|
Yılmaz Çamlıbel |
|
|
|
|
|
|
|
Kurban
|
2016-08-29 23:16
|
Yılmaz Çamlıbel
|
|
Müslüman alemi, yeni bir kurban bayramını karşılama hazırlanıyor. Ben de “Kurban Bayramını” yazımın ana konusu yaptım.
Günlük konuşmalarımızda en çok kullandığımız kelimelerdin biri de “ Kurban” kelimesidir. Kadınlar erkeklere erkekler kadınlara, ebeveyinler çocuklarına çocuklar ebeveyinlerine ha bire “Sana kurban olurum.” deyip duruyorlar.
Kimi insanlar vatanlarına, milletlerine, bayraklarına, milli kahramanlarına, parti başkanlarına, müdürlerine, şeflerine, dostlarına, arkadaşlarına kurban oluyorlar. Kimileri de heyecana gelip “Allahına Kurban” diye nara atıyorlar. Peki, bu kurban kelimesi ne zaman, nerede ve asıl ortaya çıkmış acaba?
Bilindiği gibi antisemitistler, herşeyde bir Yahudi parmağı olduğuna inanırlar. Belki inanmıyacaksınız ama, kurban konusunda da Yahudi parmağı var.
Bundan üç bin yıl önce Yahudiler, Allahın gazabından kurtulmak, günahlarından arınmak ve bağışlanmak için Allaha kurban kesmeye başlamışlardır.
Tevrat’a göre, Hz. İbrahimin çocuğu olmuyordu.
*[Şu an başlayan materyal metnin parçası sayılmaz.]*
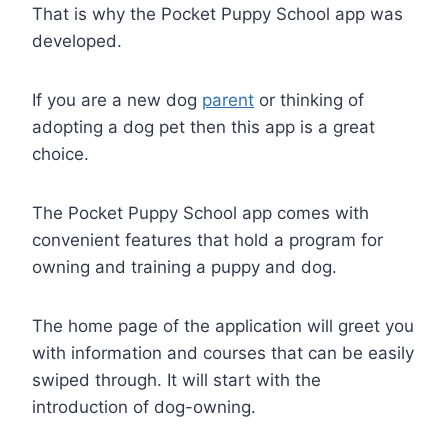
That is why the Pocket Puppy School app was
developed.
If you are a new dog
parent
or thinking of
adopting a dog pet then this app is a great
choice.
The Pocket Puppy School app comes with
convenient features that hold a program for
owning and training a puppy and dog.
The home page of the application will greet you
with information and courses that can be easily
swiped through. It will start with the
introduction of dog-owning.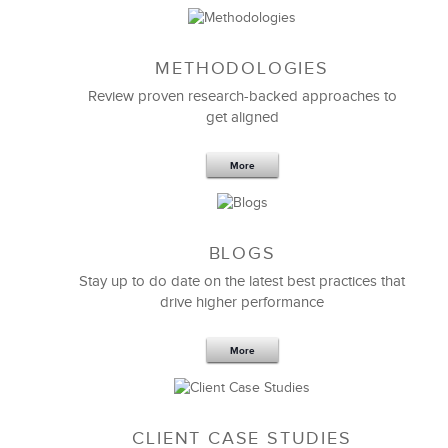
METHODOLOGIES
Feb 11,2019
13 K
Review proven research-backed approaches to
get aligned
6 Field-tested Steps to Restructure
Your Team
More
BLOGS
Stay up to do date on the latest best practices that
drive higher performance
More
CLIENT CASE STUDIES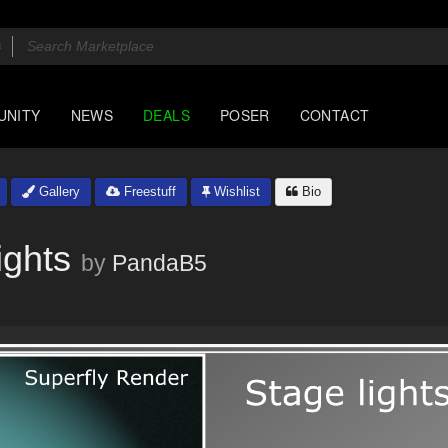
UNITY
NEWS
DEALS
POSER
CONTACT
Gallery
Freestuff
Wishlist
Bio
ghts
by
PandaB5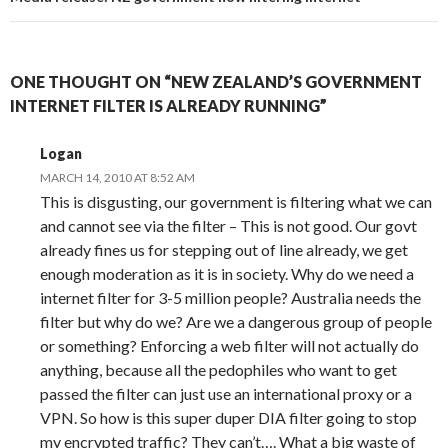
ONE THOUGHT ON “NEW ZEALAND’S GOVERNMENT
INTERNET FILTER IS ALREADY RUNNING”
Logan
MARCH 14, 2010 AT 8:52 AM
This is disgusting, our government is filtering what we can
and cannot see via the filter – This is not good. Our govt
already fines us for stepping out of line already, we get
enough moderation as it is in society. Why do we need a
internet filter for 3-5 million people? Australia needs the
filter but why do we? Are we a dangerous group of people
or something? Enforcing a web filter will not actually do
anything, because all the pedophiles who want to get
passed the filter can just use an international proxy or a
VPN. So how is this super duper DIA filter going to stop
my encrypted traffic? They can’t…. What a big waste of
Ömrünün sonuna yaklaşmıştı artık. Bir erkek çocuğunun olması için Allaha yalvarıp duruyordu. Kendisine bir erkek evlat vermesi halinde, onu kendisine kurban edeceğine söz veriyordu.
Bu yalvarmalar üzerine, Allah ona bir erkek evlat verdi. Bu çocuk yedi yaşına gelmişti. Hz. İbrahim çok mutluydu. Allaha verdiği sözü ise unutmuştu. Bunun üzerine Allah bir gece rüyasına girdi ve verdiği sözü ona hatırlattı.
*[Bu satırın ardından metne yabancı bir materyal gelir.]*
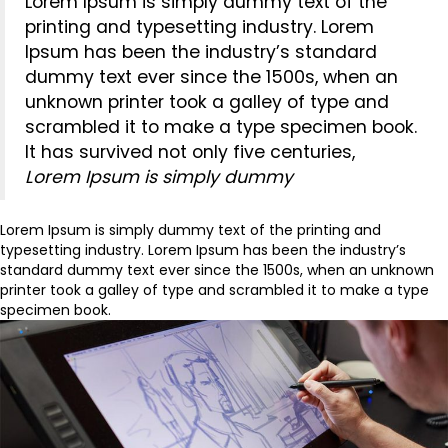
Lorem Ipsum is simply dummy text of the
printing and typesetting industry. Lorem
Ipsum has been the industry’s standard
dummy text ever since the 1500s, when an
unknown printer took a galley of type and
scrambled it to make a type specimen book.
It has survived not only five centuries,
Lorem Ipsum is simply dummy
Lorem Ipsum is simply dummy text of the printing and
typesetting industry. Lorem Ipsum has been the industry’s
standard dummy text ever since the 1500s, when an unknown
printer took a galley of type and scrambled it to make a type
specimen book.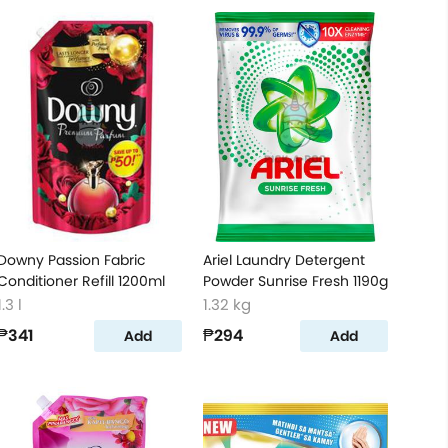
Downy Passion Fabric
Ariel Laundry Detergent
Conditioner Refill 1200ml
Powder Sunrise Fresh 1190g
1.3 l
1.32 kg
₱341
₱294
Add
Add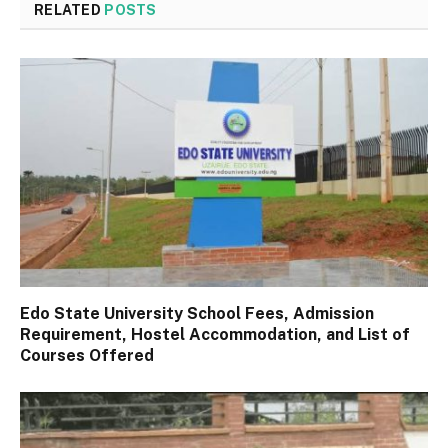
RELATED
POSTS
Edo State University School Fees, Admission
Requirement, Hostel Accommodation, and List of
Courses Offered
Bunun üzerine Hz. İbrahim, oğlu İsmail’e güzel elbiseler giydirdi, saçını taradı, kokular sürdü ve onu alıp Mina Dağı’na götürdü. Her iki elini bir iple bağladı ve bıçağını gırtlağına dayadı. Ne var ki bıçak, çocuğun boynunu kesmiyordu.
O esnada Cebrail elinde bir koçla yukardan aşağı indi ve ona çocuğu bırakmasını, onun yerine Allahın emri gereği, bu koçu kurban etmesini söyledi. Böylece Kurban kesmek insanlığın gündemine girmiş oldu.
Üç bin yıldan beridir insanlık aleminin önemli bir bölümü, bu tarihi günü dini bir bayram olarak kutluyor.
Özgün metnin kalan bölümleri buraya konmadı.